Der entscheidende Wirkstoff von Niaspan trägt übrigens den bedrohlich klingenden Namen Nikotinsäure (Niacin). Das hat aber, außer der Namensähnlichkeit, mit dem Giftstoff Nikotin nichts zu tun: Nikotinsäure ist eine Art Vitamin (B 3), dessen positive Wirkung beim Aufbau des „guten“ Cholesterins seit langem bekannt ist. Es konnte bis vor kurzem aber in der Medizin nicht zum Einsatz kommen, weil es auch erhebliche Nebenwirkungen auslöste.

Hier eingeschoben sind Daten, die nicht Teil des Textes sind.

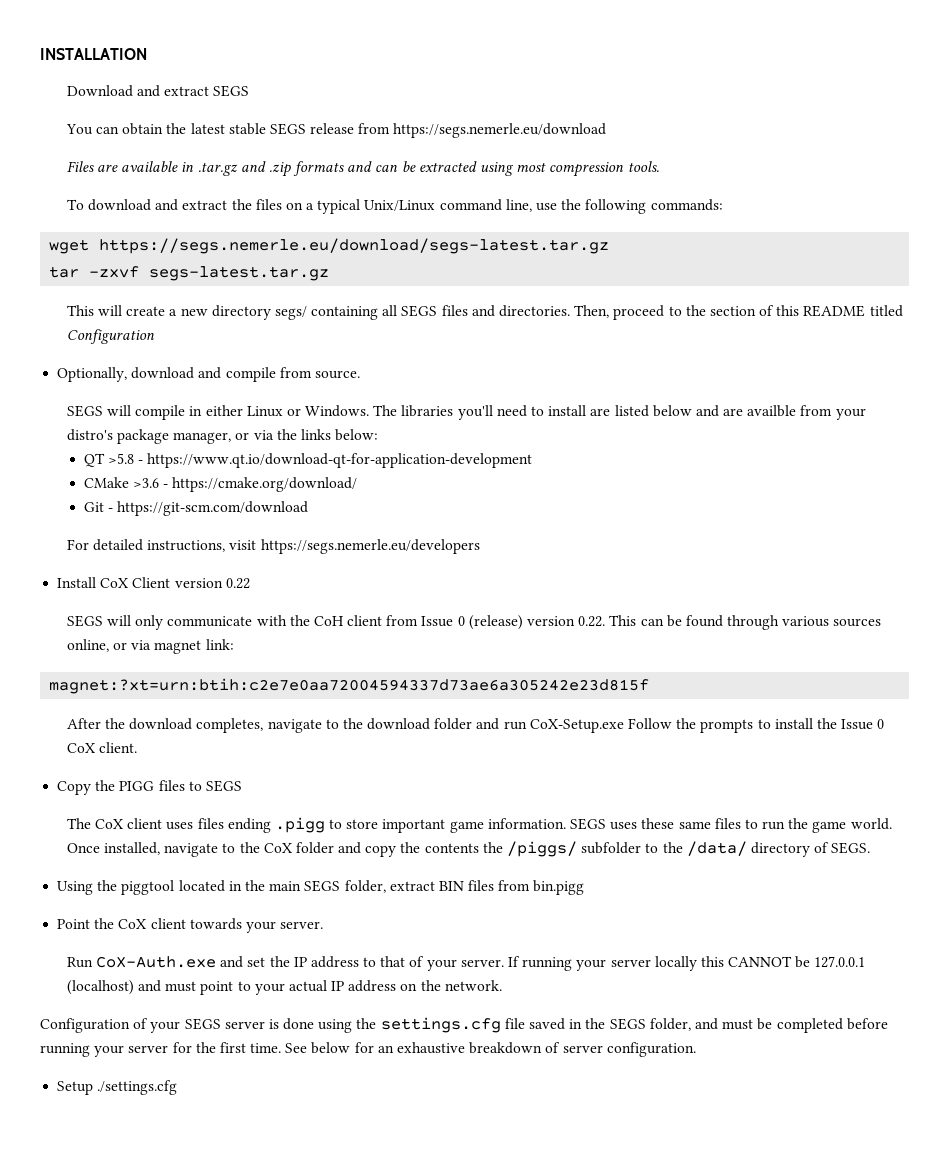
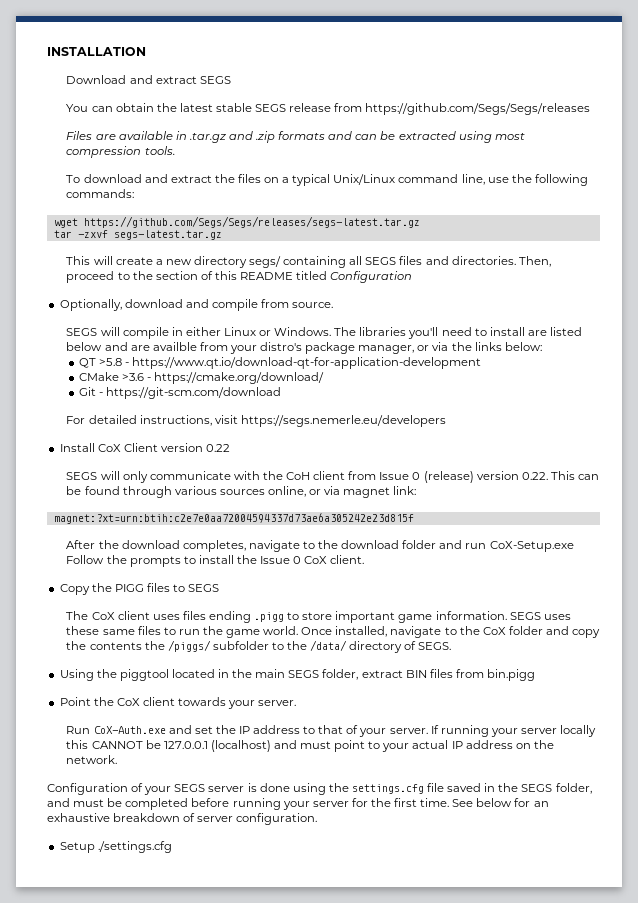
[393,123,607,138] https://segs.nemerle.eu/download -> [365,103,591,115] https://github.com/Segs/Segs/releases
[99,238,610,254] https://segs.nemerle.eu/download/segs-latest.tar.gz -> [83,216,420,228] https://github.com/Segs/Segs/releases/segs-latest.tar.gz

Die aber hat die Forschungsabteilung von Merck inzwischen in den Griff bekommen. Die Nikotinsäure wird in retardierter (verzögert in der Freisetzung des Wirkstoffs) Form eingesetzt; damit können, wie die ARBITER-Studien sowie andere klinische Untersuchungen bestätigt haben, die Nebenwirkungen auf ein aus ärztlicher Sicht akzeptables Minimalmaß reduziert werden.

Üblicherweise wird das Medikament einmal täglich vor dem Zubettgehen eingenommen. Die Nikotinsäure wird dann über einen Zeitraum von acht bis zwölf Stunden freigesetzt. Unerwünschte Wirkungen, wie sie bei sofort freisetzenden Präparaten zuvor leider in erheblichem Maße zu beobachten waren, kommen nun nicht mehr vor. Damit war der Weg frei für das Medikament Niaspan, das zwar die Atherosklerose als Volkskrankheit noch nicht endgültig besiegen kann, wohl aber im Kampf gegen diese wichtigste Todesursache einen wichtigen Meilenstein markiert.

Die Erfolgszahlen in Kürze: Im Rahmen der Langzeittherapie steigt das „gute“ HDL-Cholesterin um 30 Prozent, während das „schlechte“ LDL-Cholesterin um 47 und die ebenfalls schädlichen Trilyzerine um 41 Prozent sinken. Erfolgszahlen meldet auch der Niaspan-Hersteller: Das Medikament, in den USA bereits seit 1997 zugelassen, kann inzwischen auch in neun europäischen und acht außereuropäischen Ländern vermarktet werden.